NEWS & BLOGS

Heading

Isolated Bacterial Genome Assembly and Quality Assessment Pipeline

Published on: 2025-09-03 | By: EDITOR


1. MAGs Generation Workflow

2. Isolated Bacterial Genome Assembly Workflow

3. Taxonomic Relative Abundance Estimation via Kraken2 and Bracken

4. Enterotyping Analysis Pipeline


  1. Data Pre-processing with Trimmomatic
java -jar ~/trimmomatic-0.39-2/trimmomatic.jar PE -threads 64 ${id}_1.fq ${id}_2.fq ${id}_forward_paired.fq.gz ${id}_forward_unpaired.fq.gz ${id}_reverse_paired.fq.gz ${id}_reverse_unpaired.fq.gz ILLUMINACLIP:TruSeq3-PE.fa:2:30:10 LEADING:20 TRAILING:20 SLIDINGWINDOW:4:25 MINLEN:100

This step utilizes Trimmomatic to clean and preprocess paired-end sequence data, essential for reducing sequencing errors and improving assembly quality.

Source material
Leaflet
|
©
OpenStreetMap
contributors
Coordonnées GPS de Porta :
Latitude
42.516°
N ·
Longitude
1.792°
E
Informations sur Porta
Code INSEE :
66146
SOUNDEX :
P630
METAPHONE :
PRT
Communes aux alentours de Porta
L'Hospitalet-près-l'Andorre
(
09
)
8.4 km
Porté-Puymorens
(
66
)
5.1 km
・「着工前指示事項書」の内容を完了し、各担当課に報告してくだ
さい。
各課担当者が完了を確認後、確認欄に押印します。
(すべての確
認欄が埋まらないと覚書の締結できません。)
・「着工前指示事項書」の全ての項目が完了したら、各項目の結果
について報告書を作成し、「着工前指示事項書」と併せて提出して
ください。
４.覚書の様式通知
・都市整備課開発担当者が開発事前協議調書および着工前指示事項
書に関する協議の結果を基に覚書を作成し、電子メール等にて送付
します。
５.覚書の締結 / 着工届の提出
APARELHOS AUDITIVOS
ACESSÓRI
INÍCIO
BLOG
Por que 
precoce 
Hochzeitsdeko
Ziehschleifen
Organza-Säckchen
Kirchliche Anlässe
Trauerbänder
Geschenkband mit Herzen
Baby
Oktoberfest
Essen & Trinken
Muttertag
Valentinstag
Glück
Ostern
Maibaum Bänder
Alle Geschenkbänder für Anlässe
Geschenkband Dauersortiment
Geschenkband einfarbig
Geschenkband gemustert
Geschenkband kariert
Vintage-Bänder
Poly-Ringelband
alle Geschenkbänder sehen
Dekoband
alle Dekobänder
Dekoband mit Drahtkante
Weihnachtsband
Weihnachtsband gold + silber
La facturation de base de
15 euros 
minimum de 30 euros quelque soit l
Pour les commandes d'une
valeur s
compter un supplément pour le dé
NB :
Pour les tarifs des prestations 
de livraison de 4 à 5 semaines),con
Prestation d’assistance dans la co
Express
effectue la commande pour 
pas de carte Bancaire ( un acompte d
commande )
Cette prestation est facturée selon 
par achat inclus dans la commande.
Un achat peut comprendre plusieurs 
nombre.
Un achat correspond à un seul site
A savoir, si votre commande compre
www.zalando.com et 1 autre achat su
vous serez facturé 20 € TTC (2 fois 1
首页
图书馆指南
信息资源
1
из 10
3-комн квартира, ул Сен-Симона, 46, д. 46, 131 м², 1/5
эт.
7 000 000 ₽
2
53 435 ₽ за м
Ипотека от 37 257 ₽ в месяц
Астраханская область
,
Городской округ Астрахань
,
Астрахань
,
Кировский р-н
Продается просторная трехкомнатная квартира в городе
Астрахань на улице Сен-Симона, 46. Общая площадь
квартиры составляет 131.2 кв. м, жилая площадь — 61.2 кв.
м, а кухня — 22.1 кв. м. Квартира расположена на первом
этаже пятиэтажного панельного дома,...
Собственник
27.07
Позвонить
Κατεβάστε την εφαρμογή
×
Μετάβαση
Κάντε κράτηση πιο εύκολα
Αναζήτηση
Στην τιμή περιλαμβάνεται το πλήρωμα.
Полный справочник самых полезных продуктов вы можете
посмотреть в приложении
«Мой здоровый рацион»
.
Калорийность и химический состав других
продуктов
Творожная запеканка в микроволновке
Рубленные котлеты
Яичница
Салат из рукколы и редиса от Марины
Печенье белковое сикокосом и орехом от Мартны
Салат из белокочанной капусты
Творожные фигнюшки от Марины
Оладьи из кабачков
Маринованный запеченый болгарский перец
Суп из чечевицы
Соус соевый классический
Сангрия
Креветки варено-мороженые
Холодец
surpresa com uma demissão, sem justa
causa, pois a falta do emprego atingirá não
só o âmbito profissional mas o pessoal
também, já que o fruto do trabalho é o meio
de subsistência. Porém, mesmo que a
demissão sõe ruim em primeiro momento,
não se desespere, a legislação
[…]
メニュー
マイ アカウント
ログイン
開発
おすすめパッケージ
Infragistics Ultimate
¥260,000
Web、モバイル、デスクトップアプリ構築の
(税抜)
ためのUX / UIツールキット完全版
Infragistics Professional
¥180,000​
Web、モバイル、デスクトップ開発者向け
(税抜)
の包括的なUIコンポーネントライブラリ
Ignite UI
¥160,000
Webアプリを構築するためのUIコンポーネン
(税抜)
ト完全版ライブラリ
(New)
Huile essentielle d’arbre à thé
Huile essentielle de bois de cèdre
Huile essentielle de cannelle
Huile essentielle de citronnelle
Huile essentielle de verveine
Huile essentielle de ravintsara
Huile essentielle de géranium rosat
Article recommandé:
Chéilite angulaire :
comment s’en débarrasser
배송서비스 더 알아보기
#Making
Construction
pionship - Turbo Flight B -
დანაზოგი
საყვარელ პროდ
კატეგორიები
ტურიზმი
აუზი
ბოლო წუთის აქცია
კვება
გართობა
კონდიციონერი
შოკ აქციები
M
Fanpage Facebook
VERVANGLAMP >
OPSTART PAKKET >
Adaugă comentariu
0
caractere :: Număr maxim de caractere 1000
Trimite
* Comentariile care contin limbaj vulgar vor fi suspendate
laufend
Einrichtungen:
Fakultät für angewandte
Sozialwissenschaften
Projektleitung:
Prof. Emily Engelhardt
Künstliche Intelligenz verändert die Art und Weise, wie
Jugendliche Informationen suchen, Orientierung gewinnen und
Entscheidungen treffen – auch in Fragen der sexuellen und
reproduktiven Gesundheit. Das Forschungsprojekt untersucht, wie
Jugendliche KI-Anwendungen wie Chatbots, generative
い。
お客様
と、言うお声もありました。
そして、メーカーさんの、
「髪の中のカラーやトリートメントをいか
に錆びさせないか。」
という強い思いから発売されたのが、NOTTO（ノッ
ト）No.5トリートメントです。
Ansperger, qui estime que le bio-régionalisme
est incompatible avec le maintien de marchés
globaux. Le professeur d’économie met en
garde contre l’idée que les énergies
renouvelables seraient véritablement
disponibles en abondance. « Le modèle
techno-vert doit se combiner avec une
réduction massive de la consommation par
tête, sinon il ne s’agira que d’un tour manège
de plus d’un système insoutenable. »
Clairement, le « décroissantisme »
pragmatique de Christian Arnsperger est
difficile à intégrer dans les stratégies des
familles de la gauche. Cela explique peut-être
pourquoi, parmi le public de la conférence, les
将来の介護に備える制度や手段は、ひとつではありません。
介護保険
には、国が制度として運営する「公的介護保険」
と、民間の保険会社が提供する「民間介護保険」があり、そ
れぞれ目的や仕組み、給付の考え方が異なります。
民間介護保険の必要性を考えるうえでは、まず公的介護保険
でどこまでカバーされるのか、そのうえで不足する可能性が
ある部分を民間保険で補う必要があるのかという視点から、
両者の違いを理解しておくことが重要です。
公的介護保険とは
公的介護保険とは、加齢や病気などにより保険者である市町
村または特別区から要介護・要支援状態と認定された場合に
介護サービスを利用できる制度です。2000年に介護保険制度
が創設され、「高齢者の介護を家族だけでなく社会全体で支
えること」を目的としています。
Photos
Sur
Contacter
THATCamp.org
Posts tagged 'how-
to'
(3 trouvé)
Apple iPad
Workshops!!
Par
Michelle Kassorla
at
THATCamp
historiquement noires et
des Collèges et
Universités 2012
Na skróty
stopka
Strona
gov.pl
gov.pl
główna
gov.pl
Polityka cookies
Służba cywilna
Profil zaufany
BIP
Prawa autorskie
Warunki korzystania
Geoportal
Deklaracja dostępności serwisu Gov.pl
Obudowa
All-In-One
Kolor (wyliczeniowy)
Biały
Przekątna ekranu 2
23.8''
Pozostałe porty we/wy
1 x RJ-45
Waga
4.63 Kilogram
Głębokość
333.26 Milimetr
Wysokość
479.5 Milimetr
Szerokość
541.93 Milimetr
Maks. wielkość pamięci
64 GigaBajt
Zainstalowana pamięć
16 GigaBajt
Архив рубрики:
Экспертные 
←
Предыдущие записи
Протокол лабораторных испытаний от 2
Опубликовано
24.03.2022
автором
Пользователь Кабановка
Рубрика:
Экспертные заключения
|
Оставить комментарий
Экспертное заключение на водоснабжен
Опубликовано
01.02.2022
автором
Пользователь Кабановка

Exercise requirements
(a) According to the genome assembly pipeline page, why is the Trimmomatic cleaning step essential?
(b) Continue the genome assembly pipeline page from the sentence that ends "improving assembly quality."

Answers for the tasks
(a) It reduces sequencing errors and improves assembly quality.

(b)
  1. De Novo Assembly with SPAdes
spades.py --isolate -1 ${id}_forward_paired.fq -2 ${id}_reverse_paired.fq -t 64 -m 256 --cov-cutoff auto -o ${id}_spades
seqtk seq -L 200 ${id}_spades/scaffolds.fasta > ${id}_spades/scaffolds_clean.fasta
  1. Quality Assessment with CheckM2
checkm2 predict --threads 64 -x fasta  --database_path ~/CheckM2_database/uniref100.KO.1.dmnd --remove_intermediates --input ./Genomes/ --output-directory ./Genomes_checkM2

We utilizes CheckM2 to assess the quality of assembled genomes, providing the completeness and contamination of each genomes.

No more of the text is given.